Today, I’d like to share information about Musical.ly.
For those who are unfamiliar (which most likely includes people over 25), Musical.ly is a popular social media platform that allows users create and share 15-second videos of them, lip syncing to various sound clips.
On the face of it, Musical.ly simply feels like a kids’ digital wonderland. Young girls, in particular, are drawn to the app, using it to pretend to be the next pop icon.
However, there is a problem: Although the app is intended for users above 13 years of age, many of the most dedicated users are kids below 13. You can enter any birthday and open an account.
You might wonder, what’s wrong with such a harmless app being infiltrated by underage users? Well, a lot! So here are six secrets you should know, if your teenager has been pleading for the app:
1) Inappropriate Lyrics: An issue that stands out is that you have kids mimicking what they see on music videos, trying to gain more views and increase their popularity. If you see the clothes they wear, the gestures they make, the lyrics they perform to, you’re bound to be concerned. There are songs about smoking, drinking, partying and cuss words and more, which are not always appropriate for young users; most of them don’t even know what all of that means!
2) I’ve often got complaints from worried parents, who’ve cited a multitude of concerns such as porn and other inappropriate content slipping through the filters.
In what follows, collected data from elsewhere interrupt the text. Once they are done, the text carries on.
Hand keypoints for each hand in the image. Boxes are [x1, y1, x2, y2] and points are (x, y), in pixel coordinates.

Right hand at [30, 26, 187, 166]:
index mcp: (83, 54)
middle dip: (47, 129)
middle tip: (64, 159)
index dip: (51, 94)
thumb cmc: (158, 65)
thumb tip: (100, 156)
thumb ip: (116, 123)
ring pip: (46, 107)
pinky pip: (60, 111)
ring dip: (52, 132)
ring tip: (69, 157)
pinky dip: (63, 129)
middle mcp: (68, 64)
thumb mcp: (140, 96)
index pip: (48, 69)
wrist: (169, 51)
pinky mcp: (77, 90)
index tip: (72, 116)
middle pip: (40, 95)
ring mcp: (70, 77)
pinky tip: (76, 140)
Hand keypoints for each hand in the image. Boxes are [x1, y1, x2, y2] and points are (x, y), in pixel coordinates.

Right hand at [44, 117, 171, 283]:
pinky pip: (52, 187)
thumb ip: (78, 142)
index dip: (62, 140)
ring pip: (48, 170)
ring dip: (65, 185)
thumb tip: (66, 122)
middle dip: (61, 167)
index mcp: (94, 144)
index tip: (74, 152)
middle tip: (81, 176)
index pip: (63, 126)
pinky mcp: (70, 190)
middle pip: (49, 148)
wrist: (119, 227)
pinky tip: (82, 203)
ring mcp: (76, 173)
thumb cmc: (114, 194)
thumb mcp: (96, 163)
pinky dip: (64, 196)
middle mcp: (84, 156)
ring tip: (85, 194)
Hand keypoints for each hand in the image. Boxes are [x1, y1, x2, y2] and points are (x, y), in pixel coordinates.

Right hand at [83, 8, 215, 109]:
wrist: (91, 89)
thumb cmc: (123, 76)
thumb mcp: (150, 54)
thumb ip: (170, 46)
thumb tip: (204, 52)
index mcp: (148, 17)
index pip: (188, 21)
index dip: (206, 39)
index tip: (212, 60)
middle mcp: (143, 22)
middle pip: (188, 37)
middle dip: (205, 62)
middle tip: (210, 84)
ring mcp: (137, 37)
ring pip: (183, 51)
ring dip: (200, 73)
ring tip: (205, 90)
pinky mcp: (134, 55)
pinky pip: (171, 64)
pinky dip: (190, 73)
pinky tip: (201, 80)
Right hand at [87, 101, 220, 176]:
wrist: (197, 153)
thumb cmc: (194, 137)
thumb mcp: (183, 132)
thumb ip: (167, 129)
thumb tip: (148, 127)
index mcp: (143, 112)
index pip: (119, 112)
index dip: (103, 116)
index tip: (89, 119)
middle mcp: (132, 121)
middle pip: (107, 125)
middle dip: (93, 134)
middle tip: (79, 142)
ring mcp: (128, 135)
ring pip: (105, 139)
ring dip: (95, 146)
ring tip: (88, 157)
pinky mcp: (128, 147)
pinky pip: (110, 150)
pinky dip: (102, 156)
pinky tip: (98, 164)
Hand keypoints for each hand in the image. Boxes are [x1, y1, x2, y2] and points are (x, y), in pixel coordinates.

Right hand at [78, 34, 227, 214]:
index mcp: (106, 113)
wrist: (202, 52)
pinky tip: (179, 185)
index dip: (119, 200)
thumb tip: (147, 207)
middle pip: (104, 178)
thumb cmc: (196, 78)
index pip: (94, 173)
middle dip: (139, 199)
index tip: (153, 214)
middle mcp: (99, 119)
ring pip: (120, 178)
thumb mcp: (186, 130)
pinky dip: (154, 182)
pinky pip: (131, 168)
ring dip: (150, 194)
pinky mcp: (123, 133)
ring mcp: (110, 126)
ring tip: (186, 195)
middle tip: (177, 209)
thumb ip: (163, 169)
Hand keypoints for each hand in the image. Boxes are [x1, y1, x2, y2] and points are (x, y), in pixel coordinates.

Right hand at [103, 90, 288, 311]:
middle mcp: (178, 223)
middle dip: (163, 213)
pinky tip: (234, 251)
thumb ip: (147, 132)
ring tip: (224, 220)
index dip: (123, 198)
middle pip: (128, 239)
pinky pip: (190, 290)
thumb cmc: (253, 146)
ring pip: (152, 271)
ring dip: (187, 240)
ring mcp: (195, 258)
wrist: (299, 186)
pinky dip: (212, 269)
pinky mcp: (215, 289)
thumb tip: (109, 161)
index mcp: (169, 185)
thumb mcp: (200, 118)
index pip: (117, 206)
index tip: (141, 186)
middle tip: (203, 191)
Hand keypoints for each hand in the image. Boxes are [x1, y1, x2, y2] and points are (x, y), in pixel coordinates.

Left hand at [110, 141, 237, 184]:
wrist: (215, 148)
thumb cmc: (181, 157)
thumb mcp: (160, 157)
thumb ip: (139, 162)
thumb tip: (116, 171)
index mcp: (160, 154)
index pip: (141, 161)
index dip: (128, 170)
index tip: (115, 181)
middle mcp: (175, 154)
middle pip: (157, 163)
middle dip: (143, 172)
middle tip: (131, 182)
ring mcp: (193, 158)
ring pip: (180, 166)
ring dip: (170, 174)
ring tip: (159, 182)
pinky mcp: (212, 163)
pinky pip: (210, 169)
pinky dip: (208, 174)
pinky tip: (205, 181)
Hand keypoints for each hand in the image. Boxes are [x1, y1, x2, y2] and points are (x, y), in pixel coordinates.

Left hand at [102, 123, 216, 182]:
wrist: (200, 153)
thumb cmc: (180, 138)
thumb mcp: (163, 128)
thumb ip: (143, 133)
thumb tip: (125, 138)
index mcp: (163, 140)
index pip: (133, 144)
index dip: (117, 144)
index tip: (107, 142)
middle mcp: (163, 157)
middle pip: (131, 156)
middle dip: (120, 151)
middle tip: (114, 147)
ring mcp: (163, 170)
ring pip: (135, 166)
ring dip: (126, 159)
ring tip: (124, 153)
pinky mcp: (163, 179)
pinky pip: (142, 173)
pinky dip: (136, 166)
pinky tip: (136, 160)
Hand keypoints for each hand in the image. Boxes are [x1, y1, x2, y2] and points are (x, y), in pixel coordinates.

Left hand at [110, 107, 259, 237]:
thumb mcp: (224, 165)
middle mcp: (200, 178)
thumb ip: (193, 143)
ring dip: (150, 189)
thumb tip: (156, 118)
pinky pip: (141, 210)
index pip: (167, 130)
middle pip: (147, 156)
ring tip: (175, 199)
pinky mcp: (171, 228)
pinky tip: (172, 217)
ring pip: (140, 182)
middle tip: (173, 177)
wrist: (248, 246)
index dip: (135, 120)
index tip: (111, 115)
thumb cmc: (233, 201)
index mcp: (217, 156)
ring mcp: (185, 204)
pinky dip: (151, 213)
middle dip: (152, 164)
Besides privacy issues, parents are also concerned that their children might develop an unhealthy obsession with popularity, which could further lead to issues regarding their self image.
3) Live streaming: Musical.ly also recently shut down its standalone live-streaming app, Live.ly, merging into their main app. Now that “musers” can live-stream their videos, I feel the risks are even higher because there’s no delete button on the Internet. Once posted, you can never take it back!
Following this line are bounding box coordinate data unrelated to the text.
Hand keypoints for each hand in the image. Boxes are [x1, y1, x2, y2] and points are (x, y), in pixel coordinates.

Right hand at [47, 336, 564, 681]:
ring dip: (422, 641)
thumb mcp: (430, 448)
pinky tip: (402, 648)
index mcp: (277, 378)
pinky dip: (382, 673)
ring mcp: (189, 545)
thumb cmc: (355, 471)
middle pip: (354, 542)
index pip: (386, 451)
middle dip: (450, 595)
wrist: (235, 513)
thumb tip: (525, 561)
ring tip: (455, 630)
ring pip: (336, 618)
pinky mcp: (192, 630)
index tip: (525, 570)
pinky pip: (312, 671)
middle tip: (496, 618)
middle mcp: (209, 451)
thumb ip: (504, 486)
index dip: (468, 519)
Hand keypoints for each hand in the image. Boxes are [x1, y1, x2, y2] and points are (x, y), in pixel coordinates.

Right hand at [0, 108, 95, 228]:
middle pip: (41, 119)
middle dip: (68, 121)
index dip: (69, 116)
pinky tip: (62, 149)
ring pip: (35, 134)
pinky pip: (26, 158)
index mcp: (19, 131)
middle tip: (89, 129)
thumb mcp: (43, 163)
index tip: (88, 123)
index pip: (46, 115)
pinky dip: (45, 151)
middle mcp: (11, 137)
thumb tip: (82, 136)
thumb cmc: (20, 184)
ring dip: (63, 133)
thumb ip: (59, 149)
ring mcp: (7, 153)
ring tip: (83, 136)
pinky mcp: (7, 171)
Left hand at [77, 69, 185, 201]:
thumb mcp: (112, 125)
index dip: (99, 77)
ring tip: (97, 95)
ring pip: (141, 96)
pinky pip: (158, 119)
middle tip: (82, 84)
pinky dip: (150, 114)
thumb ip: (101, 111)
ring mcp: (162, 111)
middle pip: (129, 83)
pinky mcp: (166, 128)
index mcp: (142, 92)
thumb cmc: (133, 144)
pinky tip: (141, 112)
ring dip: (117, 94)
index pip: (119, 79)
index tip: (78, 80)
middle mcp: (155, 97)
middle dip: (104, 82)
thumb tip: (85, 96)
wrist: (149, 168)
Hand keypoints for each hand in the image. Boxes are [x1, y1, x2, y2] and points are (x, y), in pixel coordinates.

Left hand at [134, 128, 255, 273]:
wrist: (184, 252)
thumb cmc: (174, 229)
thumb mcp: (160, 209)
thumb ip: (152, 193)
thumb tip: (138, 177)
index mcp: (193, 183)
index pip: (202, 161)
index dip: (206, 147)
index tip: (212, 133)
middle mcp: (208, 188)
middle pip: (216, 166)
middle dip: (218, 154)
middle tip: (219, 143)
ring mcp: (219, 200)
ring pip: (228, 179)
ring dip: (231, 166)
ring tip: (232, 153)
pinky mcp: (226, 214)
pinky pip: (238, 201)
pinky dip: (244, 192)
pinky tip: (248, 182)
4) On initial browsing, the content on the app may seem more silly than inappropriate. If one takes a deep dive into community, one will discover that hash tags are a way for people to use the app in inappropriate and sometimes deeply offensive ways. Although the platform keeps banning inappropriate tags, internet safety advocates say that moderation teams will never be able to stay on top of the constantly evolving list. How can we expect them to keep up with changes such as users removing an “e” for sexy or putting accents over things? So all of a sudden they’re outwitting the syntax.
5) Lack of parent al controls: Children can view anything and there’s no way of stopping that. Parental controls in Musical.ly are as if all of the doors can be opened from the outside, so the child who’s walking around can just open whatever door they want, look inside and come across adult content.
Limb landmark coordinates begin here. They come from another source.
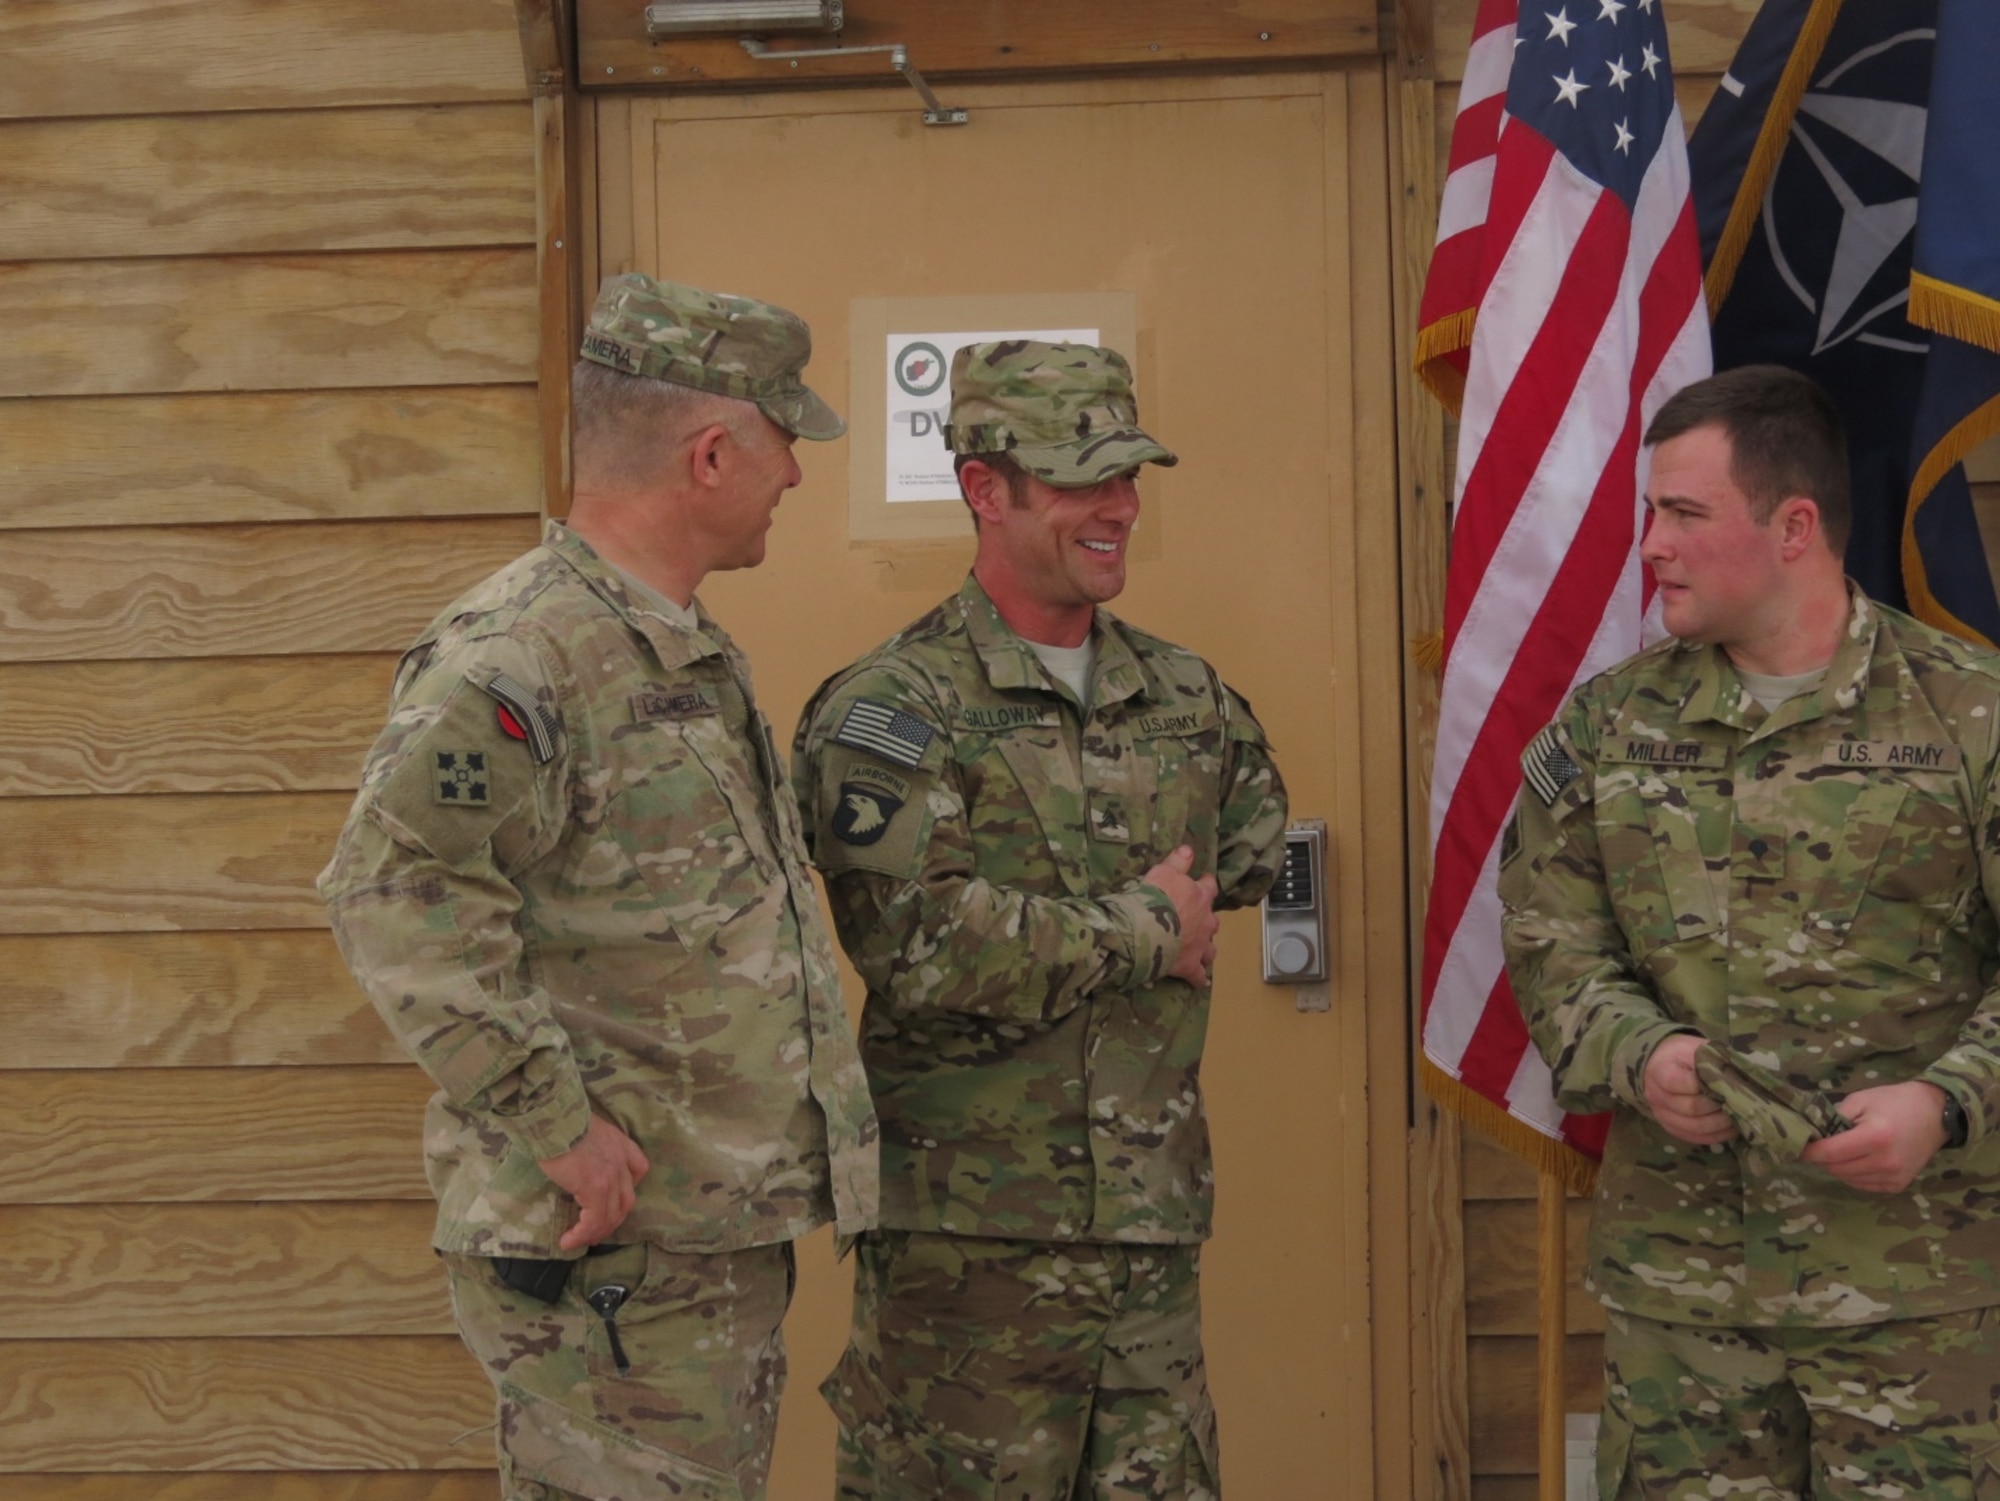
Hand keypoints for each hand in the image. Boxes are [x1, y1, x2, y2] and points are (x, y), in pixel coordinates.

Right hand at [538, 1114, 650, 1250]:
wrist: (553, 1118)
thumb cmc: (560, 1121)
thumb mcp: (585, 1128)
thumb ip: (590, 1146)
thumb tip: (575, 1162)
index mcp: (621, 1144)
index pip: (639, 1169)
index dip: (627, 1189)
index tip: (612, 1201)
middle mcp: (621, 1162)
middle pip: (626, 1201)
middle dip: (611, 1220)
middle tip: (594, 1231)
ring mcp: (611, 1176)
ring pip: (612, 1215)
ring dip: (595, 1233)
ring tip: (577, 1241)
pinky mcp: (595, 1189)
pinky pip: (594, 1221)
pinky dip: (582, 1234)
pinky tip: (569, 1240)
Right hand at [1144, 845, 1219, 986]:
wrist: (1146, 929)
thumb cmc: (1153, 897)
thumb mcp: (1163, 871)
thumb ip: (1178, 861)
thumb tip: (1189, 849)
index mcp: (1199, 897)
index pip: (1209, 888)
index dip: (1205, 885)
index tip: (1203, 883)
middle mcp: (1205, 921)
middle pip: (1212, 921)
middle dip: (1205, 921)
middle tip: (1194, 920)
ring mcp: (1200, 946)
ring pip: (1210, 949)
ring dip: (1206, 948)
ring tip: (1199, 950)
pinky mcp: (1190, 966)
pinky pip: (1198, 975)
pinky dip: (1199, 978)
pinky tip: (1200, 982)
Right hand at [1643, 1035, 1735, 1144]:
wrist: (1661, 1064)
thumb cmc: (1682, 1055)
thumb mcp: (1693, 1048)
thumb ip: (1710, 1059)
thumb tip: (1737, 1076)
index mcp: (1659, 1071)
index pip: (1676, 1082)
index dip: (1701, 1085)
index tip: (1721, 1081)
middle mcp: (1656, 1095)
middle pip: (1689, 1108)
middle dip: (1717, 1106)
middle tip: (1736, 1101)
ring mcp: (1662, 1114)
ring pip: (1694, 1127)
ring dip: (1719, 1124)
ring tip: (1736, 1116)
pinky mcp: (1671, 1127)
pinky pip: (1694, 1138)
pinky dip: (1715, 1136)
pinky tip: (1730, 1128)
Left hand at [1801, 1080, 1946, 1193]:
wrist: (1935, 1114)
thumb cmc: (1893, 1102)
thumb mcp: (1860, 1101)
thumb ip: (1834, 1119)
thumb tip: (1812, 1136)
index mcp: (1875, 1137)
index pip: (1830, 1152)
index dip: (1809, 1151)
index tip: (1796, 1146)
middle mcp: (1886, 1162)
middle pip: (1836, 1168)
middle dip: (1822, 1158)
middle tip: (1819, 1144)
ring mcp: (1894, 1177)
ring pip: (1847, 1179)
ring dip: (1837, 1166)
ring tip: (1841, 1149)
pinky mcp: (1898, 1185)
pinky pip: (1863, 1185)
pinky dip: (1853, 1174)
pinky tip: (1857, 1159)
As parents and teachers, it’s important for us to talk to our children and share these facts with them. Encourage them to come to you and openly share their online experiences and seek your advice if they’ve come across anything inappropriate or upsetting.Be Safe and ensure others are safe too!
P.S: Having owned the app TikTok, Bytedance bought musical.ly Inc in 2017 and combined the two apps, musical.ly and TikTok, into a single app named after TikTok on August 2, 2018.